Problem description >> For the entries below, print exactly the lines between the line holding "1) Algorithms" and the line holding "window|[3 M Longest", inclusive, and nothing else.

(Plain-text document sources)
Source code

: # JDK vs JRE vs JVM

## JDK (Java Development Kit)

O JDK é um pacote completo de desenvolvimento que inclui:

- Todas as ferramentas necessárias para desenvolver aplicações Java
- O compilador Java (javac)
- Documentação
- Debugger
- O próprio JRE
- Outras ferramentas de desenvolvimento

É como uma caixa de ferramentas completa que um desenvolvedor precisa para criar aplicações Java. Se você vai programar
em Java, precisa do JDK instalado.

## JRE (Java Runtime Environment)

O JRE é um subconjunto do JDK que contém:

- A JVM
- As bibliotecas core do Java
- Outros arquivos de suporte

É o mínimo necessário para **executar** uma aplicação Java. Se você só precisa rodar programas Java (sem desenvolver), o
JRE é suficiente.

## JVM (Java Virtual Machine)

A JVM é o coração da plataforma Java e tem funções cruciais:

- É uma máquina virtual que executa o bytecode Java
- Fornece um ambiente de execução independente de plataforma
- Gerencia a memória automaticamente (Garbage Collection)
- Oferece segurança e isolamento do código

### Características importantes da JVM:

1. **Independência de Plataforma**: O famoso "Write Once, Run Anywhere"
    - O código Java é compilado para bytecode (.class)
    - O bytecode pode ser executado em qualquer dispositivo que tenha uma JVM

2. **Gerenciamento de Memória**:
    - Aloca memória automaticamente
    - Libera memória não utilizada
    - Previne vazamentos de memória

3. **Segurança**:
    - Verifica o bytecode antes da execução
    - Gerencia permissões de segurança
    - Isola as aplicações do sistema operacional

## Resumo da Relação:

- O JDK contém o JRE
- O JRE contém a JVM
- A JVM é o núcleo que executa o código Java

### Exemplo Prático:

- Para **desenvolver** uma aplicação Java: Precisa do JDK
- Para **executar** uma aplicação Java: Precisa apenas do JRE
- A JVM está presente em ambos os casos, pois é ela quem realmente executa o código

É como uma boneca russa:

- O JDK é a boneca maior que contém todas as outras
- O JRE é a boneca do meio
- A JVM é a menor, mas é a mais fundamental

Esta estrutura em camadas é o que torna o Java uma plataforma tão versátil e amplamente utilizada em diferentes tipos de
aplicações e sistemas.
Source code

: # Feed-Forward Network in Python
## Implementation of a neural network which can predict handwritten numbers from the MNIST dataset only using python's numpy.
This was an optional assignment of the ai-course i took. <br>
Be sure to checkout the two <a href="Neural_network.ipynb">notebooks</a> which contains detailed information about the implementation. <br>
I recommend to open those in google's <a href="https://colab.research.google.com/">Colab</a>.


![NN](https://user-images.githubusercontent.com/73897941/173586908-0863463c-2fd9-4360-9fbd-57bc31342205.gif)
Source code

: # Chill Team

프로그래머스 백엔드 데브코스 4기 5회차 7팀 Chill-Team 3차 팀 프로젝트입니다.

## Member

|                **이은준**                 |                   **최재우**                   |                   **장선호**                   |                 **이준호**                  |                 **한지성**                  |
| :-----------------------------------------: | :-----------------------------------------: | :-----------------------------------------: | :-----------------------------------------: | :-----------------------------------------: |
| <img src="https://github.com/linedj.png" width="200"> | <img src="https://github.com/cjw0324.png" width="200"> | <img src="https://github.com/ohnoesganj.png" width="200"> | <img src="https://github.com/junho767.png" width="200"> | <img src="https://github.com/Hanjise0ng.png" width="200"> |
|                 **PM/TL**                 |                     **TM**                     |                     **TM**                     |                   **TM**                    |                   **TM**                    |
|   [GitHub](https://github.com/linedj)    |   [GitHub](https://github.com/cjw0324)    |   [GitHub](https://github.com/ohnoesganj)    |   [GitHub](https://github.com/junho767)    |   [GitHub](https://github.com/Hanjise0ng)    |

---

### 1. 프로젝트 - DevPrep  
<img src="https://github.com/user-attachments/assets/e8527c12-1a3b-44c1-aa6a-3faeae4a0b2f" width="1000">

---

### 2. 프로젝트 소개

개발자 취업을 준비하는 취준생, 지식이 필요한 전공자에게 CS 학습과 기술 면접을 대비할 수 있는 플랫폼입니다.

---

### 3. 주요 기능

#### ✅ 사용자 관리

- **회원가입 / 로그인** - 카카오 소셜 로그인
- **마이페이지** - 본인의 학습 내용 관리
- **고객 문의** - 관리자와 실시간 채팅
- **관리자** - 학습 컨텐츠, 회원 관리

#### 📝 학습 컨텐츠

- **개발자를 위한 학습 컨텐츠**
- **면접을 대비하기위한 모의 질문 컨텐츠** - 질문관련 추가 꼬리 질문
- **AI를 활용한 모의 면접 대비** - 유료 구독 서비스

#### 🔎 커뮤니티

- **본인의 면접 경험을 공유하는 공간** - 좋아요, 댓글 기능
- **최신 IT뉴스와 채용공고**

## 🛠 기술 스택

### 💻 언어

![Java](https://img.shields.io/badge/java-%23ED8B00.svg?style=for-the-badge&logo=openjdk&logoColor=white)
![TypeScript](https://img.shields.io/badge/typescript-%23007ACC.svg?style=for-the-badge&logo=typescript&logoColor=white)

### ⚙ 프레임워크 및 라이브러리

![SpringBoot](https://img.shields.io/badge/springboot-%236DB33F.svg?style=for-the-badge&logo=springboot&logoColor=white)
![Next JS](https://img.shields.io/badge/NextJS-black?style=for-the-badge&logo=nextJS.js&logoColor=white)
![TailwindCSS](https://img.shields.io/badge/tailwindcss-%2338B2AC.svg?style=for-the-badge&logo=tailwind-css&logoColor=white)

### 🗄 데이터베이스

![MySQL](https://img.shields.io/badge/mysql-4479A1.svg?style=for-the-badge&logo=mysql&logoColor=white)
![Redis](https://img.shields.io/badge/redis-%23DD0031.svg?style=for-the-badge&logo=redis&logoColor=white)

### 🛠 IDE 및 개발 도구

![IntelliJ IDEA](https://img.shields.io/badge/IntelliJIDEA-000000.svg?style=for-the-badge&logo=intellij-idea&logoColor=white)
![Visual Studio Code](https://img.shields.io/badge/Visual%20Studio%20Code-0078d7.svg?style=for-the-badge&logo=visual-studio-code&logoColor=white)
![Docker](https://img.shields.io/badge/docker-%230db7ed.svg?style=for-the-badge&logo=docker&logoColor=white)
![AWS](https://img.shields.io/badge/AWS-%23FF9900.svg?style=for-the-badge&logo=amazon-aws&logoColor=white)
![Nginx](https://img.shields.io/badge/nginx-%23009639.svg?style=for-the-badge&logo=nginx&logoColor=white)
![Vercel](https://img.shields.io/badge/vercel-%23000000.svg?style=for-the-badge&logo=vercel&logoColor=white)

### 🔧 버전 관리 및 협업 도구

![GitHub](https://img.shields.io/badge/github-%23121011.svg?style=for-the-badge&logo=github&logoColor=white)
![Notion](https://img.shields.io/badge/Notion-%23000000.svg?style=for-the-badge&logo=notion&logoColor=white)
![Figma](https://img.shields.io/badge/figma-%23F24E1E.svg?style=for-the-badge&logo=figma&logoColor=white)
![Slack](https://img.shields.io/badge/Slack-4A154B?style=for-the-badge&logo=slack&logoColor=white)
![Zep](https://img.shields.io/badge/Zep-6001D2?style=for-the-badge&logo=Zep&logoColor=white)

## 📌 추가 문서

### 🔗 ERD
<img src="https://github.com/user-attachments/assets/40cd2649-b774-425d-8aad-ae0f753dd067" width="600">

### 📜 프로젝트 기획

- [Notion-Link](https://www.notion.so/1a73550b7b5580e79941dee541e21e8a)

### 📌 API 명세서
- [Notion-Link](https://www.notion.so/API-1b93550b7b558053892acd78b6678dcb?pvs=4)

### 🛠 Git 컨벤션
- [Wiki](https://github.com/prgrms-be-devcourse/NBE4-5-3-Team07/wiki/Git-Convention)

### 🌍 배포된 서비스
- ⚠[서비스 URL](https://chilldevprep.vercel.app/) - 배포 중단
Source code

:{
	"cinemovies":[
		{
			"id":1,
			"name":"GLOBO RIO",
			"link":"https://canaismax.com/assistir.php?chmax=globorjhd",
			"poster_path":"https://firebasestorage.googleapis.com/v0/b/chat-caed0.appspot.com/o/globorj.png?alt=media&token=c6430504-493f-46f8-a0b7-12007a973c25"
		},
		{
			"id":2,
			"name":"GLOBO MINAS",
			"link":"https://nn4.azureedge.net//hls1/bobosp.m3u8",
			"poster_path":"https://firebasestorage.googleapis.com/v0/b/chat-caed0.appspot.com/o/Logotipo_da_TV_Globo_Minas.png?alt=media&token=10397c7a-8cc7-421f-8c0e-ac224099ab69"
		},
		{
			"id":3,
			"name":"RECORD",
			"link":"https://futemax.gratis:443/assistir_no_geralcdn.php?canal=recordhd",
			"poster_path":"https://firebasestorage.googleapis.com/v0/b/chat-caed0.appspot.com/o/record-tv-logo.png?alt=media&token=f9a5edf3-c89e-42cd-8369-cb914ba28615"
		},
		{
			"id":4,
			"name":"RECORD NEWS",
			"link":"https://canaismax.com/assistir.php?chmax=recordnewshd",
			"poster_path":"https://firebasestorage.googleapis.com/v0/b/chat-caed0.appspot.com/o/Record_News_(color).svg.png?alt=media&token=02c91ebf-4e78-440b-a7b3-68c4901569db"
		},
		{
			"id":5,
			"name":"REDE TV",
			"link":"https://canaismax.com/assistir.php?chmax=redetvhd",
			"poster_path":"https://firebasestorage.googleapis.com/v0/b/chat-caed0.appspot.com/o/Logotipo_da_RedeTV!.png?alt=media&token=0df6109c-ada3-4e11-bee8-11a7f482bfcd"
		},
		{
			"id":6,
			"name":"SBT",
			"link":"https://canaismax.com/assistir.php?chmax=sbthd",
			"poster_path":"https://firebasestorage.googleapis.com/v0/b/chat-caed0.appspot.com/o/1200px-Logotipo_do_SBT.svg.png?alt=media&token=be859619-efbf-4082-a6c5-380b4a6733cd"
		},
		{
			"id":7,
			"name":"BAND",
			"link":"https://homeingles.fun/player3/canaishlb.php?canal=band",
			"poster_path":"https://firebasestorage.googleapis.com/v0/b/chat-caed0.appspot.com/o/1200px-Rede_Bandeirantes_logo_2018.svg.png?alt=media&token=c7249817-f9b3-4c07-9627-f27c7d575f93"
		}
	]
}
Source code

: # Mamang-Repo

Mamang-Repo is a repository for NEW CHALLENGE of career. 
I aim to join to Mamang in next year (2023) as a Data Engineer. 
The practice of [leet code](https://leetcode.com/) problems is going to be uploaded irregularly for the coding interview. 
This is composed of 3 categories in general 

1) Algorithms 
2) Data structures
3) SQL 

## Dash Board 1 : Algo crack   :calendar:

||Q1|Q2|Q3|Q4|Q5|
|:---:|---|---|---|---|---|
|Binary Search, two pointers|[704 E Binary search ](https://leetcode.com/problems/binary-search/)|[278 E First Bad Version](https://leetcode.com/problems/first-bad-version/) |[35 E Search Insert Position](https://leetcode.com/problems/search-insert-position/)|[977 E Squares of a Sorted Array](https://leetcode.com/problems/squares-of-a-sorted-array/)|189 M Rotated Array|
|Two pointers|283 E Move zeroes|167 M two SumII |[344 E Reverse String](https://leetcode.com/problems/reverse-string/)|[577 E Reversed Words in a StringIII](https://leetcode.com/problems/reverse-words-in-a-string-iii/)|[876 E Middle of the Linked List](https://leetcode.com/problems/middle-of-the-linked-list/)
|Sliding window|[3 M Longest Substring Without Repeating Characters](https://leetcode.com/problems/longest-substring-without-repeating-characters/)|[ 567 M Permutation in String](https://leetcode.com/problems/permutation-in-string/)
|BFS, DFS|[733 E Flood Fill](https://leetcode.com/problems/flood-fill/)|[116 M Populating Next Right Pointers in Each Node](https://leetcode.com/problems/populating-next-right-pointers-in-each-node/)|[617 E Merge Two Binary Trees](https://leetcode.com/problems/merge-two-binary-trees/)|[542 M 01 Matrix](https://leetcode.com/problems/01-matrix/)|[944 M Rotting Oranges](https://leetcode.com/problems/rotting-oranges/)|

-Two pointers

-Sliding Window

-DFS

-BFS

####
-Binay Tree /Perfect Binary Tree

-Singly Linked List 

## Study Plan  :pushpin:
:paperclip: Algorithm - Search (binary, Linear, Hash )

Written solution >>
1) Algorithms 
2) Data structures
3) SQL 

## Dash Board 1 : Algo crack   :calendar:

||Q1|Q2|Q3|Q4|Q5|
|:---:|---|---|---|---|---|
|Binary Search, two pointers|[704 E Binary search ](https://leetcode.com/problems/binary-search/)|[278 E First Bad Version](https://leetcode.com/problems/first-bad-version/) |[35 E Search Insert Position](https://leetcode.com/problems/search-insert-position/)|[977 E Squares of a Sorted Array](https://leetcode.com/problems/squares-of-a-sorted-array/)|189 M Rotated Array|
|Two pointers|283 E Move zeroes|167 M two SumII |[344 E Reverse String](https://leetcode.com/problems/reverse-string/)|[577 E Reversed Words in a StringIII](https://leetcode.com/problems/reverse-words-in-a-string-iii/)|[876 E Middle of the Linked List](https://leetcode.com/problems/middle-of-the-linked-list/)
|Sliding window|[3 M Longest Substring Without Repeating Characters](https://leetcode.com/problems/longest-substring-without-repeating-characters/)|[ 567 M Permutation in String](https://leetcode.com/problems/permutation-in-string/)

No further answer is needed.